::: Input records
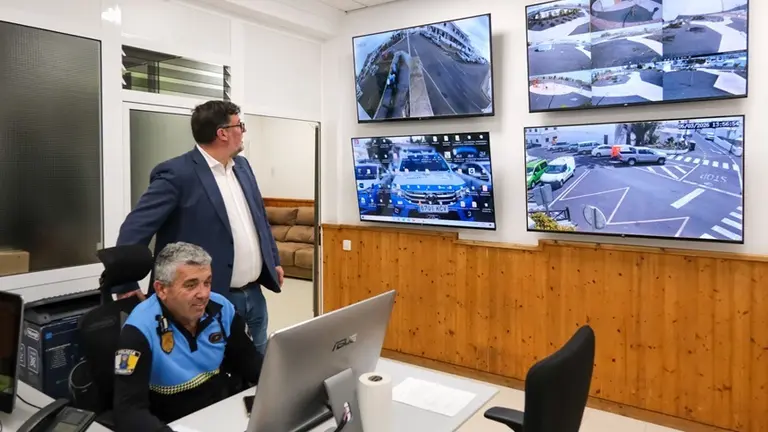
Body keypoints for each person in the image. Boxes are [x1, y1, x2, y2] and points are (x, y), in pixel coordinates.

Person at [115, 100, 283, 354]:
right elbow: (134, 230)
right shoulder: (177, 174)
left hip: (254, 295)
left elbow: (259, 219)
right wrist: (126, 284)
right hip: (207, 299)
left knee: (258, 366)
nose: (243, 131)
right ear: (222, 133)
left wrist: (274, 260)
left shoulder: (243, 168)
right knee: (215, 370)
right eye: (240, 125)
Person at [113, 242, 263, 432]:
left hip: (221, 411)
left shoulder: (222, 308)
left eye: (207, 282)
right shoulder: (139, 330)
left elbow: (251, 364)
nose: (204, 294)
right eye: (191, 285)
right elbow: (128, 411)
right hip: (173, 420)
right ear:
::::::
- _Your task_
Pick out the lines above that hold the string "left" and show them.

- _Response to this exercise_
left hip: (254, 295)
left elbow: (259, 219)
left knee: (258, 366)
left wrist: (274, 260)
left shoulder: (243, 168)
left hip: (221, 411)
left shoulder: (222, 308)
left eye: (207, 282)
left elbow: (251, 364)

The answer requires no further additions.